Et pourtant il y a eu Jacques Tati...

        Jacques Tati est peut-être le réalisateur français le plus connu à l'étranger, le plus reconnu en tout cas. Preuve que le monde entier sait reconnaître le génie français lorsqu'il le mérite. Et Tati était génial, non seulement il fait figure de meilleur cinéaste hexagonal du siècle mais c'est aussi un artiste primordial au niveau international. Alors pourquoi Tati n'est-il pas plus connu et célébré dans son propre pays ? Pour diverses raisons plus lamentables les unes que les autres. Car comme je vais l'expliquer dans la présentation de sa (trop) courte filmographie, le cinéma français est mort le jour où il a assassiné Jacques Tati.


Jour de Fête

(1949)

        La première œuvre de Jacques Tati est celle qui a le plus vieilli. Logiquement, car elle prend le parti de montrer un village campagnard de la France d'après-guerre dans toute sa joie de vivre. C'est d'ailleurs un extraordinaire film de renouveau, qui fait preuve d'un optimiste à toute épreuve, tranchant ainsi avec le désespoir de la 2e Guerre Mondiale. C'est avant tout un fabuleux document sur une France disparue et c'est la première pierre de l'édifice à la fois nostalgique et révolutionnaire que sera la filmographie de Jacques Tati. Jour de Fête est une comédie très amusante, souvent burlesque, parfois cruelle, toujours ancrée dans un village typique. Bourré de personnages caricaturaux mais attachants, le film est bien sûr dominé par Tati, acteur formidable, qui campe ici un postier à l'ancienne qui essaie de rivaliser avec la modernité américaine.

Ce thème principal est très important dans l'œuvre de Tati. D'une part parce que l'influence de la modernité et du mimétisme sur les individus deviendront ces principaux thèmes (plus tard ce sera plutôt l'influence des individus sur la technique qui dominera).

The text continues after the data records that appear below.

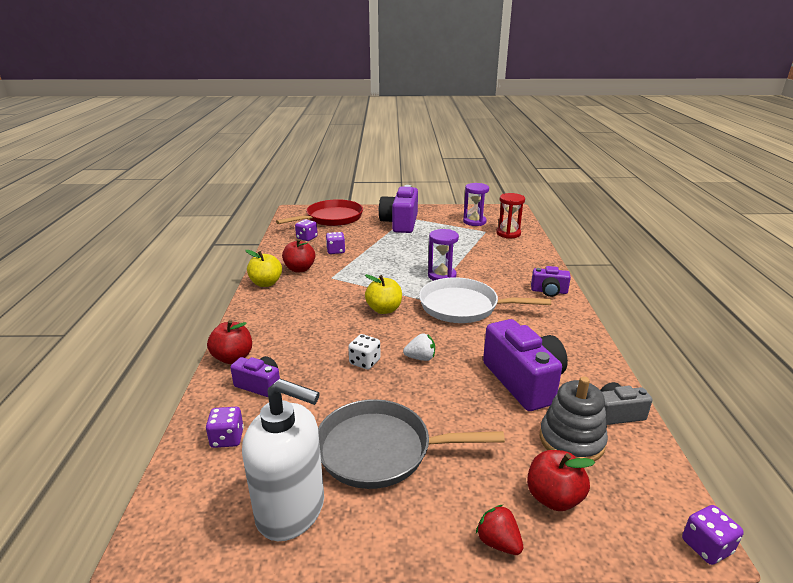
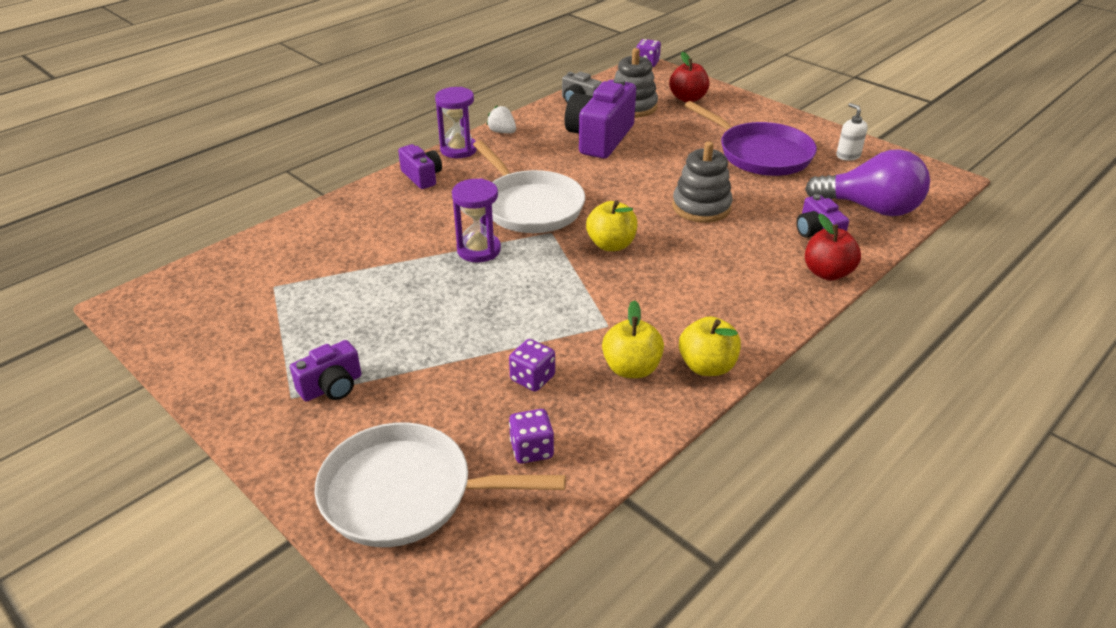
camera: 135 degrees left, 10 degrees up
purple dice [206,407,244,448] -> purple light bulb [805,149,930,216]
white soap dispenser [242,379,324,541] -> white soap dispenser [836,103,868,161], size x0.44
red pan [276,199,363,226] -> white pan [315,422,566,547]
red apple [282,239,315,272] -> yellow apple [602,300,664,378]
grey pan [318,399,505,489] -> purple pan [684,101,817,176]
white dice [348,334,381,370] -> grey stacking toy [672,141,733,223]
purple camera [379,185,418,233] -> purple camera [290,340,362,402], size x0.53
white strawberry [403,333,435,361] -> white strawberry moved to [487,106,516,133]
purple hourglass [463,183,489,226] -> purple hourglass moved to [435,87,477,158]
red strawberry [476,505,523,555] -> none
red hourglass [496,193,525,239] -> none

Ensuite parce que c'est Tati lui-même qui va bientôt rivaliser avec les américains sur leur propre terrain. Car Jacques Tati est un cinéaste incroyablement moderne, précurseur sur un nombre incroyable de plans (en particulier sur l'usage des bandes sonores et même sur les idées de mise en scène). Pour preuve Jour de Fête est le premier film français en couleur (même s'il a fallu attendre presque 50 ans pour le découvrir dans cette version). Paradoxe d'un film dont le sujet est le terroir et dont le tournage fait appel à une technologie de pointe et à un sens incroyable de la mise en scène.


Les Vacances de M. Hulot

(1953)

        Quatre ans plus tard, Tati crée le personnage de M. Hulot qui ne le quittera plus et signe son premier chef-d'œuvre. Les Vacances de M. Hulot n'a pas pris l'ombre d'une ride et reste sur tous les aspects, un film d'une modernité formidable. L'utilisation de la bande son est phénoménale (David Lynch avoue avoir été très influencé par Tati), les acteurs sont grandioses, les images sont de toute beauté et surtout le film fourmille d'un nombre infini de détails. Cette richesse inépuisable et ce sens du gag hyper construit et poétique font partie des plus grandes forces du cinéma de Tati. On rit beaucoup dans les Vacances de M. Hulot, on rit de tout d'ailleurs (même d'un enterrement, c'est dire la modernité du film). Mais, et c'est là le plus important, cela n'exclue pas l'émotion. Comme Mon Oncle, Les Vacances de M. Hulot est un film qui déborde d'émotion pure.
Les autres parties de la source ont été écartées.